▶ **What you should do**
Your output must reproduce all the records below precisely and contain no pictures.

▶ **Listed records**
/---

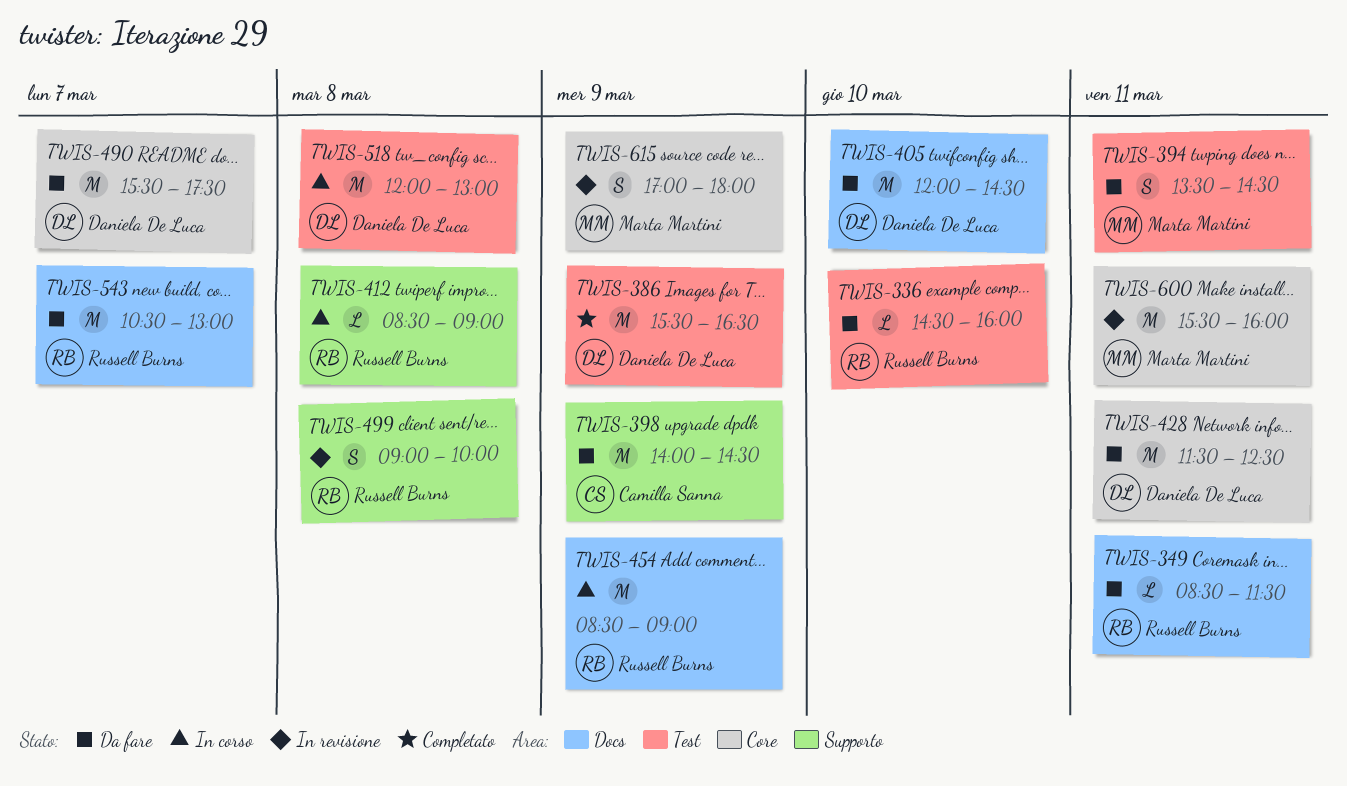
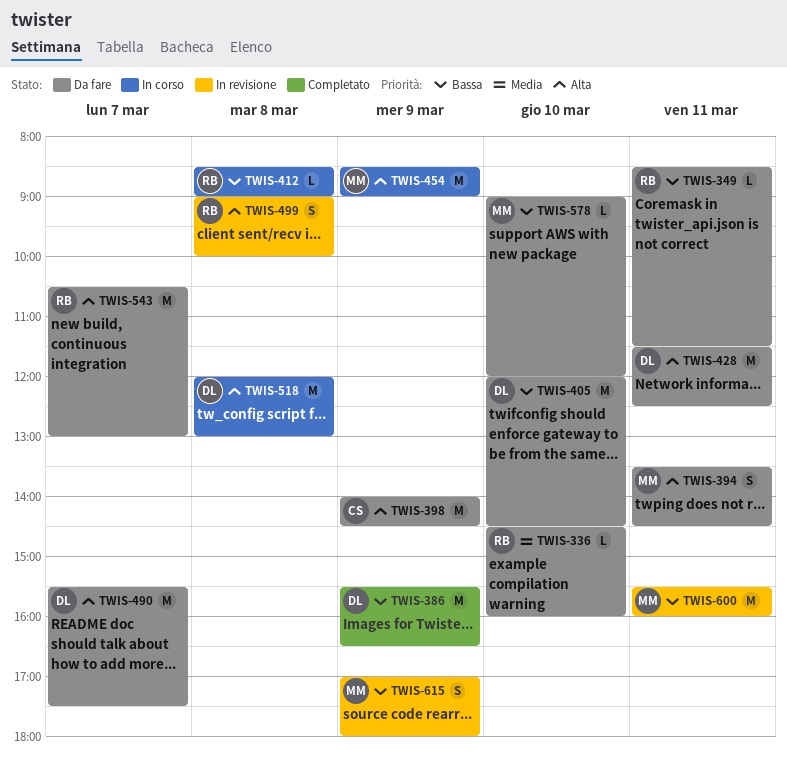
TWIS-454, owner: Russell Burns -> Marta Martini
TWIS-578: none -> present

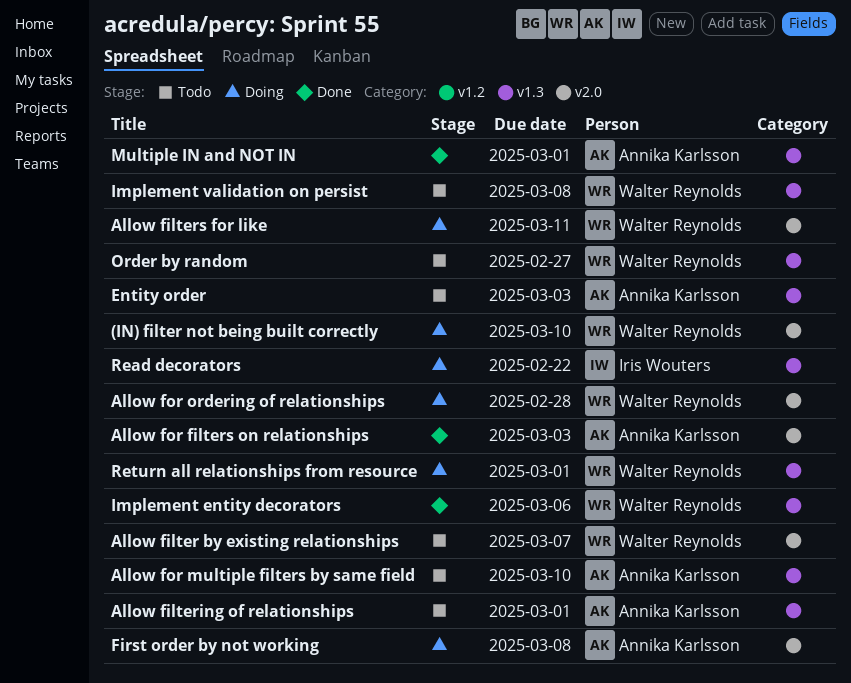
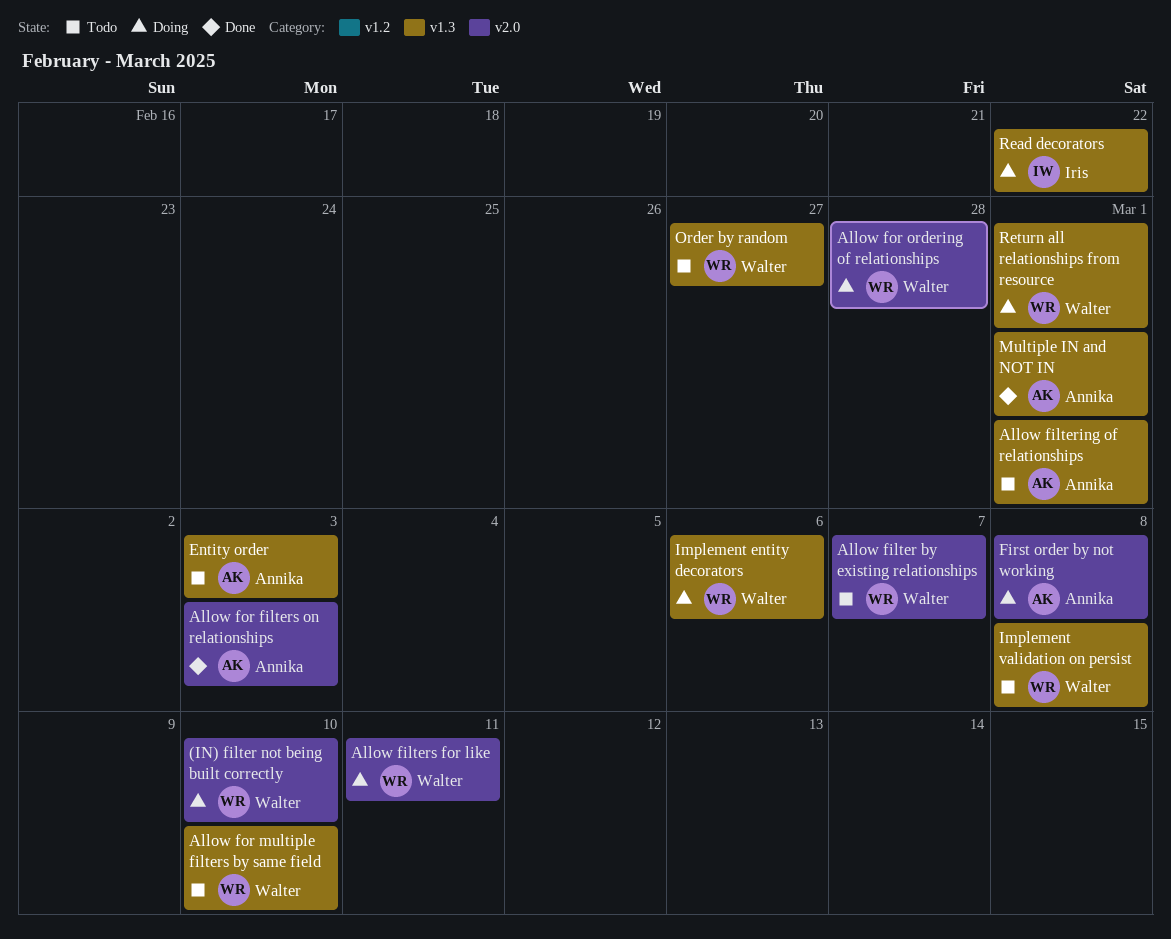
Allow for multiple filters by same field, owner: Annika Karlsson -> Walter Reynolds
Implement entity decorators, status: Done -> Doing

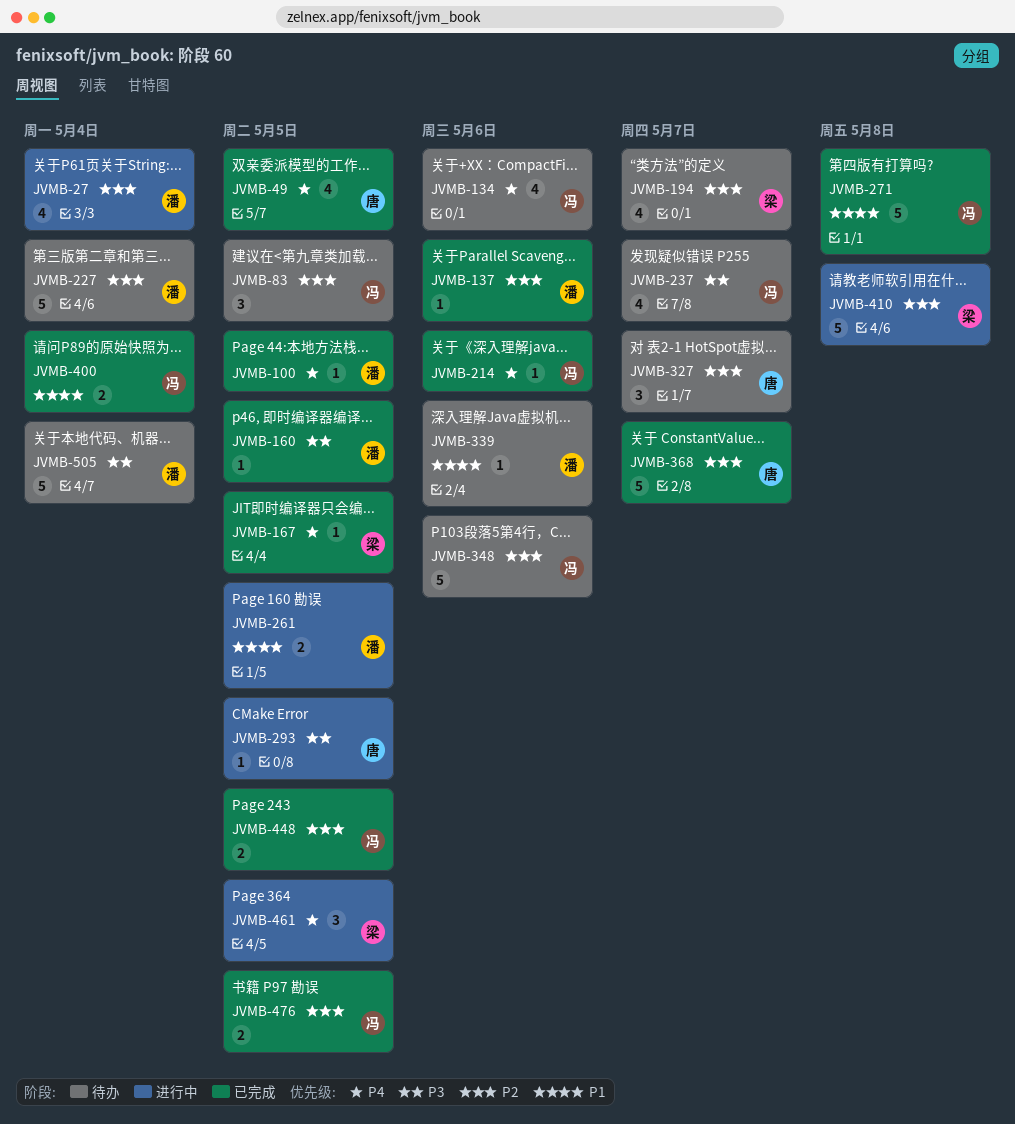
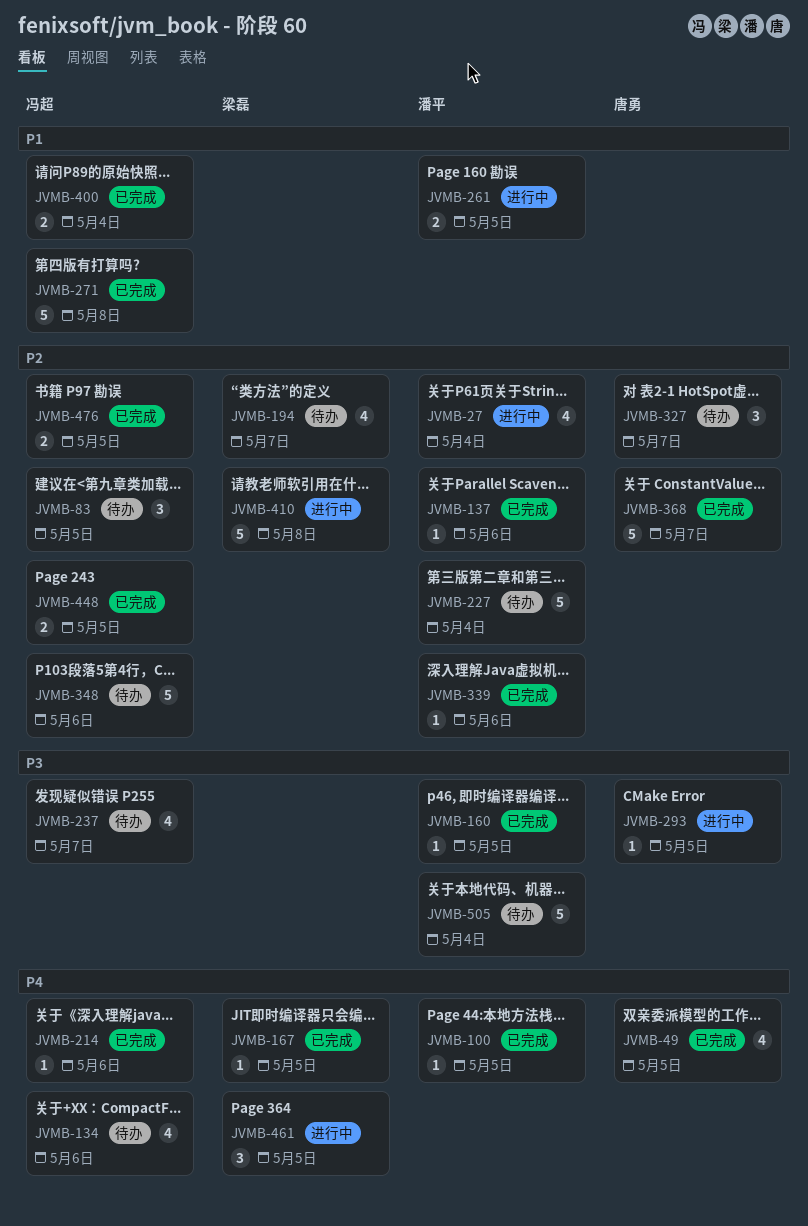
JVMB-339, status: 待办 -> 已完成
JVMB-339, priority: P1 -> P2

\---

▶ **Solution below**
TWIS-454, owner: Russell Burns -> Marta Martini
TWIS-578: none -> present

Allow for multiple filters by same field, owner: Annika Karlsson -> Walter Reynolds
Implement entity decorators, status: Done -> Doing

JVMB-339, status: 待办 -> 已完成
JVMB-339, priority: P1 -> P2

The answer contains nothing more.